Material for this task: Begin

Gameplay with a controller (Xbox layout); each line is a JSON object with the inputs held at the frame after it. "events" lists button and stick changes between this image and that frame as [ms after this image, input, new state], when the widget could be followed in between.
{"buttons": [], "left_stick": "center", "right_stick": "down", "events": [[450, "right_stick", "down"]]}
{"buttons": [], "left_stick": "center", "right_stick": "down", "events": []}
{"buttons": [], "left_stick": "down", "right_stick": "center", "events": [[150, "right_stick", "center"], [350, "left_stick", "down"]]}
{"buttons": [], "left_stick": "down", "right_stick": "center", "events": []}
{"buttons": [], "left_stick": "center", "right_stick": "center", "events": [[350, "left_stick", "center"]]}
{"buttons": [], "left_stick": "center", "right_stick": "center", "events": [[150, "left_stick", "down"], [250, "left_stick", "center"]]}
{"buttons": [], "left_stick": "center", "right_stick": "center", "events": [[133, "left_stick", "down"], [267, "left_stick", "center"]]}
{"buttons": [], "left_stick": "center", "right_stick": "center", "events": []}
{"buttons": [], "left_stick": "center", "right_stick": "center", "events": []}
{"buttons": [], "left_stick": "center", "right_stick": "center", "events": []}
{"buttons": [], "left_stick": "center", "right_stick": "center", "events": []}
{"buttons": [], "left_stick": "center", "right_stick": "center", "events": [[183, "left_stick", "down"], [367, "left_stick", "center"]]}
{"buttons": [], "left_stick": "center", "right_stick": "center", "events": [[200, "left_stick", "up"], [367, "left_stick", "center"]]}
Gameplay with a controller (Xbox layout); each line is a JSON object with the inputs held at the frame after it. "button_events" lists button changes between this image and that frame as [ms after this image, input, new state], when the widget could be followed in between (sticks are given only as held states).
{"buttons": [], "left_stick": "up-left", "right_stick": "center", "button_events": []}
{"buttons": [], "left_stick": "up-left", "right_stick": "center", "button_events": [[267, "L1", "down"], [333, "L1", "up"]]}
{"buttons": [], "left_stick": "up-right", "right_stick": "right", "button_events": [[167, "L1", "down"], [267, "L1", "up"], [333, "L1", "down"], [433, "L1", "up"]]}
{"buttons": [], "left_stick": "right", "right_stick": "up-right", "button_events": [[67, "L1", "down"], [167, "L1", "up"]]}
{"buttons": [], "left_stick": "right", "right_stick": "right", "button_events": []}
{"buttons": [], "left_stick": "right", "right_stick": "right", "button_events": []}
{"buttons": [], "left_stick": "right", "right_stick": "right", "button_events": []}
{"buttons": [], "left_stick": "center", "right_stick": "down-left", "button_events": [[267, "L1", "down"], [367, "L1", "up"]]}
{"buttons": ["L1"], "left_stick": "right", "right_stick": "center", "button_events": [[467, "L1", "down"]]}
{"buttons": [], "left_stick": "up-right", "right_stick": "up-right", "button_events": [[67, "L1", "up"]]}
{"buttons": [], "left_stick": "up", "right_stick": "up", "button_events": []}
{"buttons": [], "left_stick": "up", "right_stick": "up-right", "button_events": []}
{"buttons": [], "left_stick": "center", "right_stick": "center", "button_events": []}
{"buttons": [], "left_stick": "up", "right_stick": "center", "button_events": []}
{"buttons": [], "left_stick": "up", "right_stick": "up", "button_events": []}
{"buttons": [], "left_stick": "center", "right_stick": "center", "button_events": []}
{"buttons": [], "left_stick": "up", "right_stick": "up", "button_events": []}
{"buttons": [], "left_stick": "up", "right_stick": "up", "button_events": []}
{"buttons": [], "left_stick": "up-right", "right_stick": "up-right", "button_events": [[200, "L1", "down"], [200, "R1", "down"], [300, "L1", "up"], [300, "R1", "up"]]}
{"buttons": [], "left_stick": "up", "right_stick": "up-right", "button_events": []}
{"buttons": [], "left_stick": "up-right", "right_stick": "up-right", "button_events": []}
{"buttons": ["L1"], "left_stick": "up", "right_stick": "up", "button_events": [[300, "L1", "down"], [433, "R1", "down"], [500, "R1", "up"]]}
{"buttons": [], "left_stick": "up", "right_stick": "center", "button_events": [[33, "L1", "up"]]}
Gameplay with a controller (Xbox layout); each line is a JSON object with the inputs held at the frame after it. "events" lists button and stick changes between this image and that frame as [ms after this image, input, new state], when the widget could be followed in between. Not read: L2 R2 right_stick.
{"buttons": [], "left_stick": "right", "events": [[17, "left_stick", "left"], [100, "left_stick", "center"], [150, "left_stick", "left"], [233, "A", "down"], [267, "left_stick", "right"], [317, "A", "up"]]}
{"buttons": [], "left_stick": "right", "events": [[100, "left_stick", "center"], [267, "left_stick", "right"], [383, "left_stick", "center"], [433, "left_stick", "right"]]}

Material for this task: End

Your answer should consist of every record, printed exactly as given.

Gameplay with a controller (Xbox layout); each line is a JSON object with the inputs held at the frame after it. "events" lists button and stick changes between this image and that frame as [ms after this image, input, new state], when the widget could be followed in between.
{"buttons": [], "left_stick": "center", "right_stick": "down", "events": [[450, "right_stick", "down"]]}
{"buttons": [], "left_stick": "center", "right_stick": "down", "events": []}
{"buttons": [], "left_stick": "down", "right_stick": "center", "events": [[150, "right_stick", "center"], [350, "left_stick", "down"]]}
{"buttons": [], "left_stick": "down", "right_stick": "center", "events": []}
{"buttons": [], "left_stick": "center", "right_stick": "center", "events": [[350, "left_stick", "center"]]}
{"buttons": [], "left_stick": "center", "right_stick": "center", "events": [[150, "left_stick", "down"], [250, "left_stick", "center"]]}
{"buttons": [], "left_stick": "center", "right_stick": "center", "events": [[133, "left_stick", "down"], [267, "left_stick", "center"]]}
{"buttons": [], "left_stick": "center", "right_stick": "center", "events": []}
{"buttons": [], "left_stick": "center", "right_stick": "center", "events": []}
{"buttons": [], "left_stick": "center", "right_stick": "center", "events": []}
{"buttons": [], "left_stick": "center", "right_stick": "center", "events": []}
{"buttons": [], "left_stick": "center", "right_stick": "center", "events": [[183, "left_stick", "down"], [367, "left_stick", "center"]]}
{"buttons": [], "left_stick": "center", "right_stick": "center", "events": [[200, "left_stick", "up"], [367, "left_stick", "center"]]}
Gameplay with a controller (Xbox layout); each line is a JSON object with the inputs held at the frame after it. "button_events" lists button changes between this image and that frame as [ms after this image, input, new state], when the widget could be followed in between (sticks are given only as held states).
{"buttons": [], "left_stick": "up-left", "right_stick": "center", "button_events": []}
{"buttons": [], "left_stick": "up-left", "right_stick": "center", "button_events": [[267, "L1", "down"], [333, "L1", "up"]]}
{"buttons": [], "left_stick": "up-right", "right_stick": "right", "button_events": [[167, "L1", "down"], [267, "L1", "up"], [333, "L1", "down"], [433, "L1", "up"]]}
{"buttons": [], "left_stick": "right", "right_stick": "up-right", "button_events": [[67, "L1", "down"], [167, "L1", "up"]]}
{"buttons": [], "left_stick": "right", "right_stick": "right", "button_events": []}
{"buttons": [], "left_stick": "right", "right_stick": "right", "button_events": []}
{"buttons": [], "left_stick": "right", "right_stick": "right", "button_events": []}
{"buttons": [], "left_stick": "center", "right_stick": "down-left", "button_events": [[267, "L1", "down"], [367, "L1", "up"]]}
{"buttons": ["L1"], "left_stick": "right", "right_stick": "center", "button_events": [[467, "L1", "down"]]}
{"buttons": [], "left_stick": "up-right", "right_stick": "up-right", "button_events": [[67, "L1", "up"]]}
{"buttons": [], "left_stick": "up", "right_stick": "up", "button_events": []}
{"buttons": [], "left_stick": "up", "right_stick": "up-right", "button_events": []}
{"buttons": [], "left_stick": "center", "right_stick": "center", "button_events": []}
{"buttons": [], "left_stick": "up", "right_stick": "center", "button_events": []}
{"buttons": [], "left_stick": "up", "right_stick": "up", "button_events": []}
{"buttons": [], "left_stick": "center", "right_stick": "center", "button_events": []}
{"buttons": [], "left_stick": "up", "right_stick": "up", "button_events": []}
{"buttons": [], "left_stick": "up", "right_stick": "up", "button_events": []}
{"buttons": [], "left_stick": "up-right", "right_stick": "up-right", "button_events": [[200, "L1", "down"], [200, "R1", "down"], [300, "L1", "up"], [300, "R1", "up"]]}
{"buttons": [], "left_stick": "up", "right_stick": "up-right", "button_events": []}
{"buttons": [], "left_stick": "up-right", "right_stick": "up-right", "button_events": []}
{"buttons": ["L1"], "left_stick": "up", "right_stick": "up", "button_events": [[300, "L1", "down"], [433, "R1", "down"], [500, "R1", "up"]]}
{"buttons": [], "left_stick": "up", "right_stick": "center", "button_events": [[33, "L1", "up"]]}
Gameplay with a controller (Xbox layout); each line is a JSON object with the inputs held at the frame after it. "events" lists button and stick changes between this image and that frame as [ms after this image, input, new state], when the widget could be followed in between. Not read: L2 R2 right_stick.
{"buttons": [], "left_stick": "right", "events": [[17, "left_stick", "left"], [100, "left_stick", "center"], [150, "left_stick", "left"], [233, "A", "down"], [267, "left_stick", "right"], [317, "A", "up"]]}
{"buttons": [], "left_stick": "right", "events": [[100, "left_stick", "center"], [267, "left_stick", "right"], [383, "left_stick", "center"], [433, "left_stick", "right"]]}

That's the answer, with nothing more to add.